Face à la montée des tensions internes autour de la question des réfugiés syriens, le président turc Recep Tayyip Erdogan a décidé de tendre la main au président syrien Bachar Al Assad pour un dialogue. Cette initiative, qui serait soutenue par Moscou, est compliquée par la présence militaire importante de la Turquie en Syrie.
L’appel d’Erdogan à des négociations intervient après les émeutes généralisées contre les réfugiés syriens dans les villes turques. Il souhaite faciliter le retour des Syriens qui ont fui vers la Turquie depuis le début de la guerre civile syrienne en 2011.
Soli Ozel, expert en relations internationales à l’Université Kadir Has d’Istanbul, estime que la situation est instable.
« Le pays est comme une poudrière en ce qui concerne les réfugiés, surtout à l’heure où les conditions économiques se détériorent. Les Syriens sont devenus des boucs émissaires faciles et leur présence, justifiée ou non, suscite une frustration généralisée. C’est devenu un enjeu politique majeur », a déclaré Ozel.
Il souligne également que la clé de toute solution est un plan crédible pour le départ ordonné des réfugiés syriens afin de rassurer l’opinion publique turque.
Le parti d’Erdogan a subi des pertes lors des élections locales de mars, en grande partie à cause de l’hostilité croissante envers les plus de trois millions de réfugiés syriens en Turquie et d’une inflation galopante approchant les trois chiffres. Ces facteurs ont intensifié la pression sur Erdogan pour qu’il s’attaque à la situation des réfugiés.
La position de la Russie
La Russie, sous la direction de Poutine, soutient l’approche diplomatique d’Erdogan, la considérant comme une fin potentielle au soutien turc aux rebelles syriens et une conclusion à la guerre civile.
Cela correspond aux priorités de Moscou, puisque la résolution du conflit syrien permettrait à la Russie de réorienter ses ressources militaires vers l’Ukraine.
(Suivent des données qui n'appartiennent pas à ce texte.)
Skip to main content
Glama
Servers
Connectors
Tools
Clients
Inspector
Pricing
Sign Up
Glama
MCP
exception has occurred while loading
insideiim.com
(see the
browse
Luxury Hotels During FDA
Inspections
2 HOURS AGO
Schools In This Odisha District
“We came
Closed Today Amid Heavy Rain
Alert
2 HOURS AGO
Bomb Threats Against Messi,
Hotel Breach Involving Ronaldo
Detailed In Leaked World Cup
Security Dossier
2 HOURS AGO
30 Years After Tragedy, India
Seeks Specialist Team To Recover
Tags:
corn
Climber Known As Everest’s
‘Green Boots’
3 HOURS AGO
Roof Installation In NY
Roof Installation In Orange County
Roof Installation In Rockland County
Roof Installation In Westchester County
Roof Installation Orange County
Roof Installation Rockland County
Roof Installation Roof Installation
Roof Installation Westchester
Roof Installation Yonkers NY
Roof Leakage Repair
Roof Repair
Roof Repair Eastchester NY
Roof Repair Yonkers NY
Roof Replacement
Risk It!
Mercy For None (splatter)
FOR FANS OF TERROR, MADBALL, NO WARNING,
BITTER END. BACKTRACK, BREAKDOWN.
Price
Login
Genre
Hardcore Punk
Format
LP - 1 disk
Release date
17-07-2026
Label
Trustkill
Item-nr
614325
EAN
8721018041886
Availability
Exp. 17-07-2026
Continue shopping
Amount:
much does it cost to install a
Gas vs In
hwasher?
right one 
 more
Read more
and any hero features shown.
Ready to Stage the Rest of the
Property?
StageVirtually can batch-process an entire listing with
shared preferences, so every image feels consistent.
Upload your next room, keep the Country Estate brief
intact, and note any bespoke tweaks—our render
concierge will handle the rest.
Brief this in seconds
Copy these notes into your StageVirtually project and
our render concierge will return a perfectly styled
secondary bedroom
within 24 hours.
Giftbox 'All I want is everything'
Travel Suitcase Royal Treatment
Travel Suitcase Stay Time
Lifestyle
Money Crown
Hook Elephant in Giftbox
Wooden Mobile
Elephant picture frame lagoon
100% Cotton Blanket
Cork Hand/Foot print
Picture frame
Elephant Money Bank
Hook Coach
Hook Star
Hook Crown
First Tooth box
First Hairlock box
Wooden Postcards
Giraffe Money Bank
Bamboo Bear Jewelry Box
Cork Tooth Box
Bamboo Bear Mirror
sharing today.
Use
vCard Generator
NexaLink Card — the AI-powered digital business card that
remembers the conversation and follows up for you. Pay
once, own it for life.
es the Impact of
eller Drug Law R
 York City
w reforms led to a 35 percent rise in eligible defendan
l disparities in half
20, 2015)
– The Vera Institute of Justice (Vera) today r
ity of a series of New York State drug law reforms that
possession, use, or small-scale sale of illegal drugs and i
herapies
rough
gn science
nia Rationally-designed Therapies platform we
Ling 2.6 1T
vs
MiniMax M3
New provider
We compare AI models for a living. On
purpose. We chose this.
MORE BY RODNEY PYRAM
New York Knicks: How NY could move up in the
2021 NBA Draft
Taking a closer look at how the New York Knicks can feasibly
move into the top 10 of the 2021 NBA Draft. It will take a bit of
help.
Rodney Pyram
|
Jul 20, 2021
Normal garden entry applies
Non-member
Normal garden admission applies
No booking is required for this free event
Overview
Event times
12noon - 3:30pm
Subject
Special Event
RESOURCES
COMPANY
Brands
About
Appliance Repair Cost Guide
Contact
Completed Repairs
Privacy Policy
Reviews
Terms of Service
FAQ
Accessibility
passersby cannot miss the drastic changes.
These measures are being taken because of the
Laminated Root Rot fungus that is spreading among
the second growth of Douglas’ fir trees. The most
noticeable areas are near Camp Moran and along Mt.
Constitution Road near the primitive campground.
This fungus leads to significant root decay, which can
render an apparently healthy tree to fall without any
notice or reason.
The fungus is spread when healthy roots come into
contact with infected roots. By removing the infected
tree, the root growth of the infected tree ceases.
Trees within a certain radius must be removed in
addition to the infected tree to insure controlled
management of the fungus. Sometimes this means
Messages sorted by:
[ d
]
La présence militaire turque en Syrie complique toutefois les négociations. Les forces turques mènent des opérations contre des groupes kurdes, qu’Ankara accuse d’être liés à des séparatistes syriens. L’armée turque protège également les forces rebelles syriennes le long de la frontière.
Aydin Selcen, ancien diplomate turc et aujourd’hui analyste en politique étrangère chez Medyascope, suggère que la volonté d’Ankara de négocier pourrait offrir à la Syrie une opportunité d’obtenir le retrait turc.
«Assad dépend fortement du soutien extérieur et même des factions internes», a-t-il déclaré.
« Incapable de retirer de force les troupes turques, la seule option d’Assad est de demander leur retrait comme condition préalable aux négociations. »
Malgré cela, Erdogan insiste pour maintenir la présence militaire turque jusqu’à ce que la Syrie puisse sécuriser efficacement ses frontières.
Sinan Ulgen, du Centre d’études économiques et de politique étrangère basé à Istanbul, a déclaré : « La principale préoccupation de la Turquie est d’empêcher que la région frontalière ne devienne une menace pour sa sécurité après le retrait. La Turquie a besoin d’assurances de la part de la Syrie avant d’envisager le retrait de ses troupes. »
Crise humanitaire ?
La nouvelle de la poursuite du dialogue par Erdogan avec Damas a déclenché des troubles dans le nord-est de la Syrie, contrôlé par les rebelles, les manifestants ciblant les bases turques par crainte d’un éventuel abandon par Ankara.
Erdogan assure que tout accord avec Damas protégerait les réfugiés et les rebelles syriens qui rentrent chez eux. Mais Fabrice Balanche, expert régional de l’Université de Lyon, met en garde contre une crise humanitaire imminente.
« Si le régime reprend le contrôle des zones rebelles, la plupart des habitants tenteront de fuir vers la Turquie. La Turquie ne peut pas accueillir quatre millions de réfugiés supplémentaires », prévient M. Balanche.
« Ces personnes sont parfaitement conscientes que rester sous le contrôle du régime, même avec les amnisties promises, les expose au risque d’être pris pour cible par les forces de sécurité, d’être enrôlés ou pire. Il n’y a pas de réelle protection. »
Malgré les tensions persistantes en Turquie concernant la présence de réfugiés syriens, Erdogan cherche l’aide de Poutine pour adoucir la position d’Assad sur les négociations.
Le dirigeant turc a proposé d’accueillir un sommet trilatéral cet été, mais aucune réponse positive n’a été reçue jusqu’à présent.
La situation actuelle met en évidence l’interaction complexe entre les politiques régionales, les préoccupations humanitaires et les manœuvres diplomatiques dans la résolution du conflit syrien et de ses conséquences de grande envergure.